07. XHR's .open() method

So we've constructed an XHR object named asyncRequestObject. There are a number of methods that are available to us. One of the most important is the open method.

asyncRequestObject.open();

.open() takes a number of parameters, but the most important are its first two:
the HTTP method
URL to send the request

If we want to asynchronously request the homepage from the popular high-res image site, Unsplash, we'd use a GET request and provide the URL:

asyncRequestObject.open('GET', 'https://unsplash.com');

A little rusty on your HTTP methods?

The main two that you'll be using are:

• GET - to retrieve data
• POST - to send data

For more info, check out our course on HTTP & Web Servers!

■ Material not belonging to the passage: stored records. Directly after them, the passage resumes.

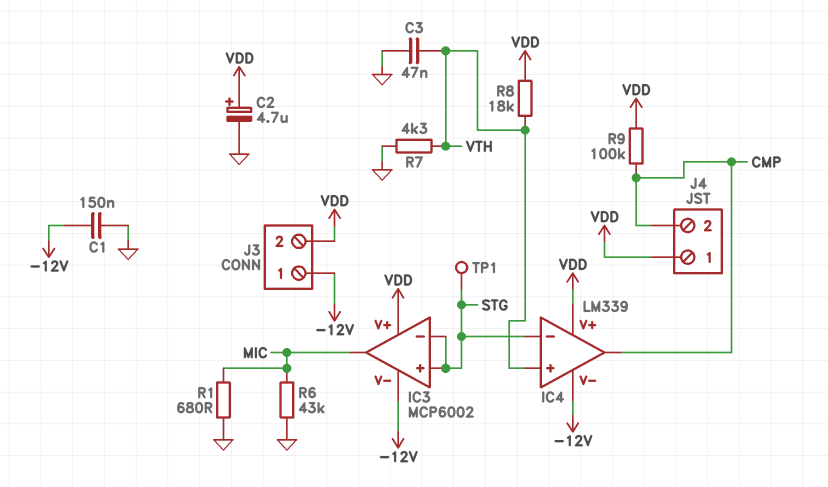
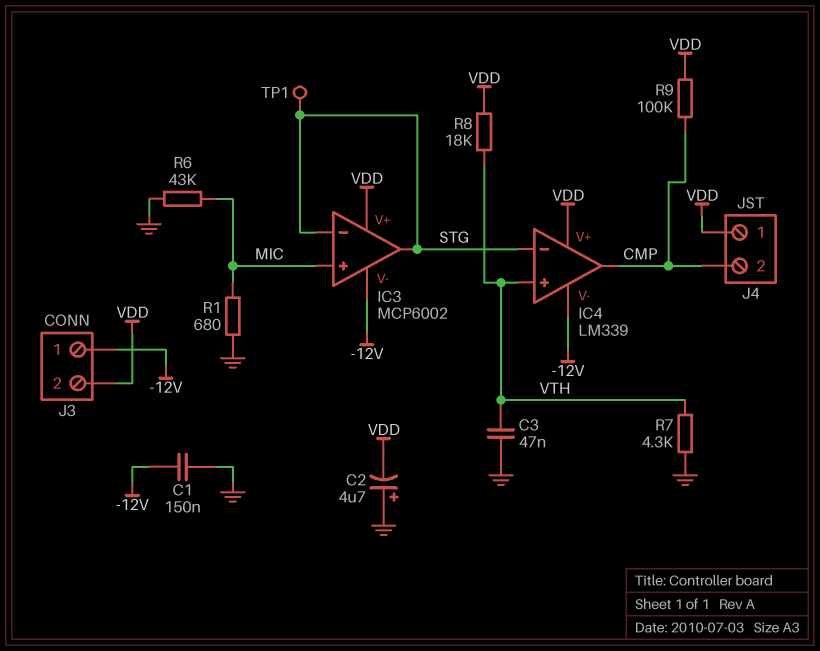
C2: 4.7uF (plus VDD, minus GND) -> 4.7uF (plus GND, minus VDD)
IC3 pin in+: STG -> MIC
IC3 pin out: MIC -> STG

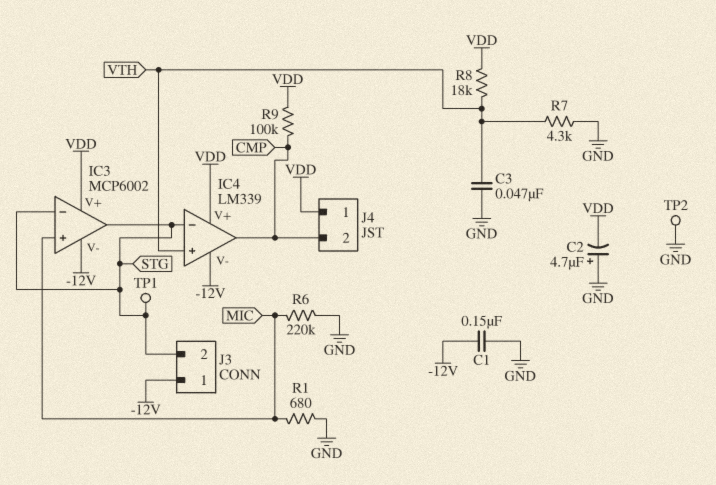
J3 pin 2: VDD -> STG
R6: 43k (GND, MIC) -> 220k (GND, MIC)
TP2: none -> test point (GND)

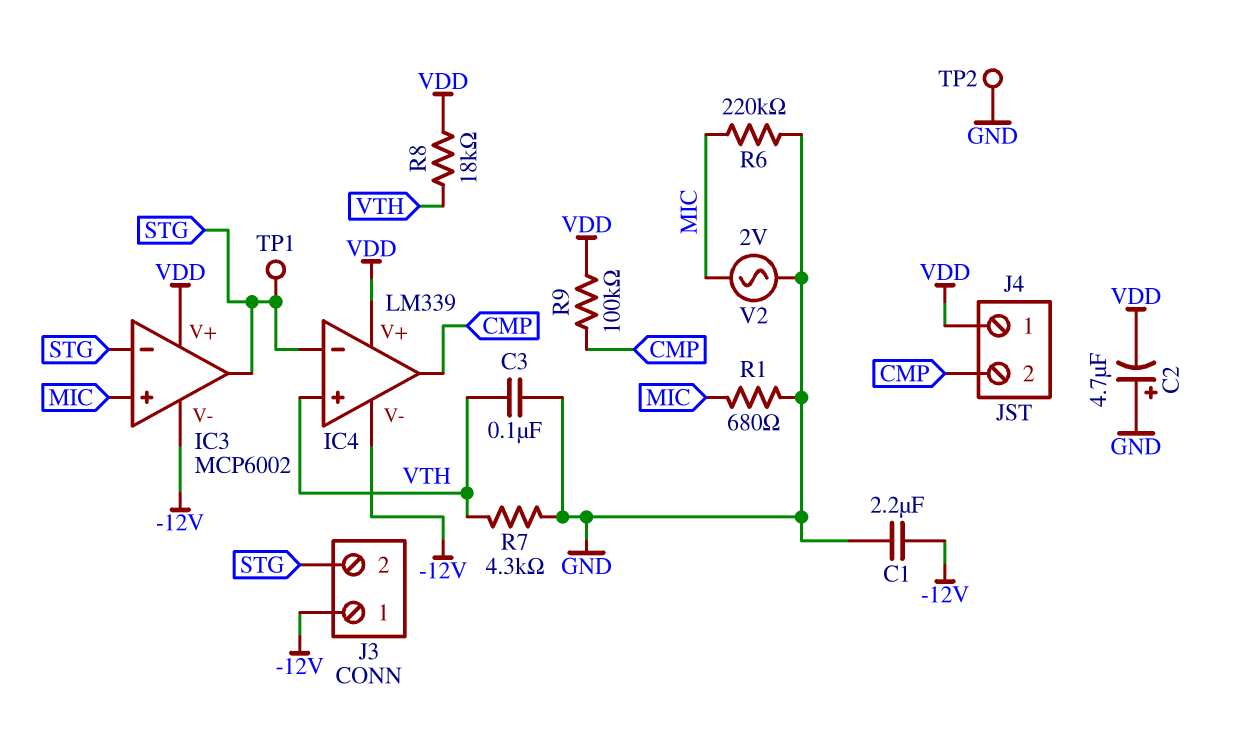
C1: 150nF (-12V, GND) -> 2.2uF (-12V, GND)
C3: 47nF (GND, VTH) -> 100nF (GND, VTH)
V2: none -> AC 2V (GND, MIC)

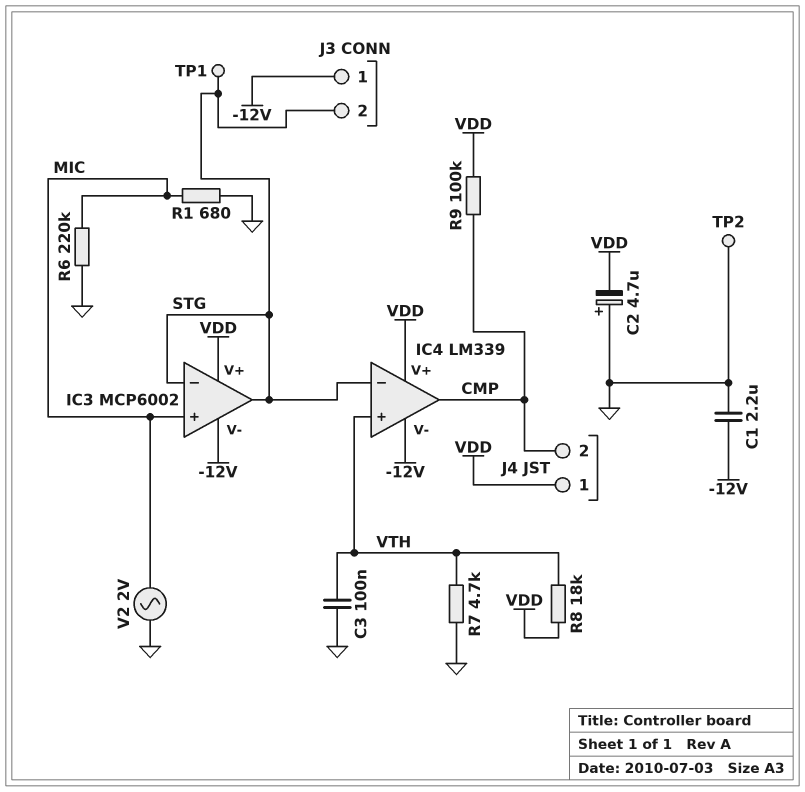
R7: 4.3k (GND, VTH) -> 4.7k (GND, VTH)

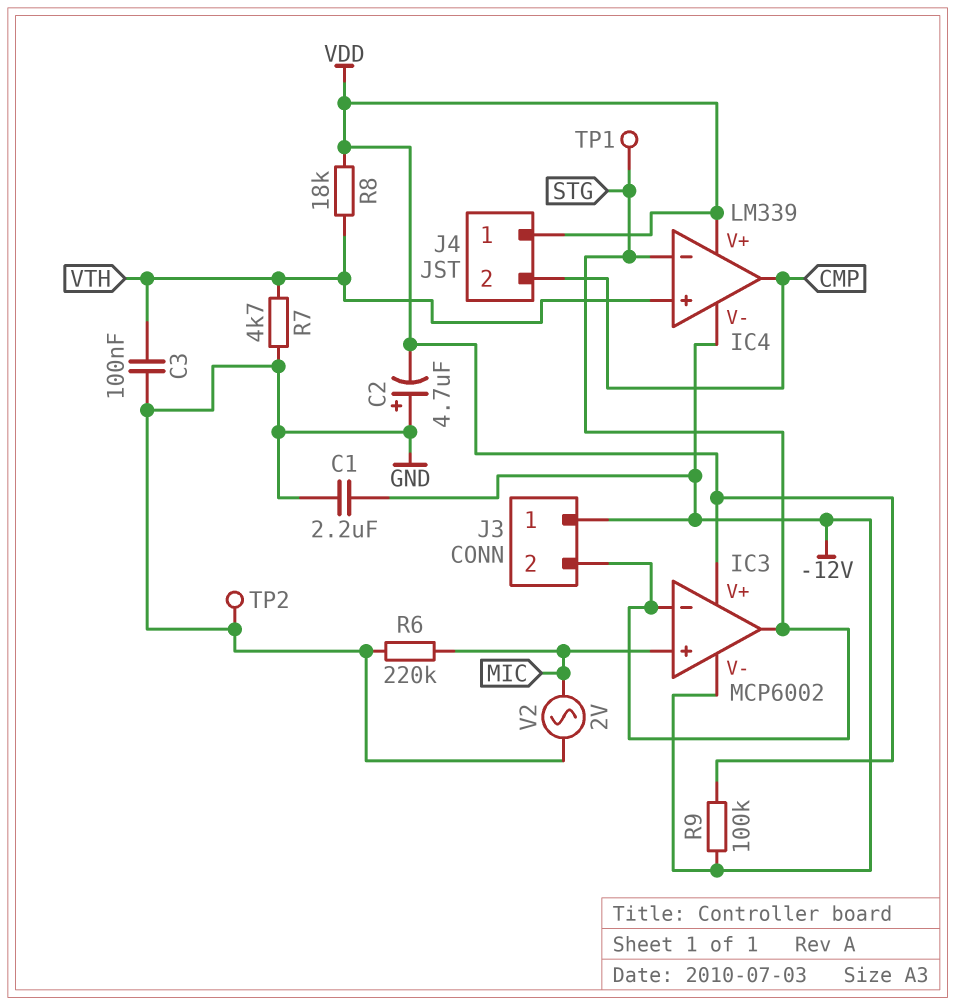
R1: 680 (GND, MIC) -> none
R9: 100k (CMP, VDD) -> 100k (-12V, VDD)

Warning: For security reasons, you can only make requests for assets and data on the same domain as the site that will end up loading the data. For example, to asynchronously request data from google.com your browser needs to be on google.com. This is known as the same-origin policy. This might seem extremely limiting, and it is!

The reason for this is because JavaScript has control over so much information on the page. It has access to all cookies and can determine passwords since it can track what keys are pressed. However, the web wouldn't be what it is today if all information was bordered off in its own silos. The way to circumvent the same-origin policy is with CORS (Cross-Origin Resource Sharing). CORS must a technology that is implemented on the server. Services that provide APIs use CORS to allow developers to circumvent the same-origin policy and access their information.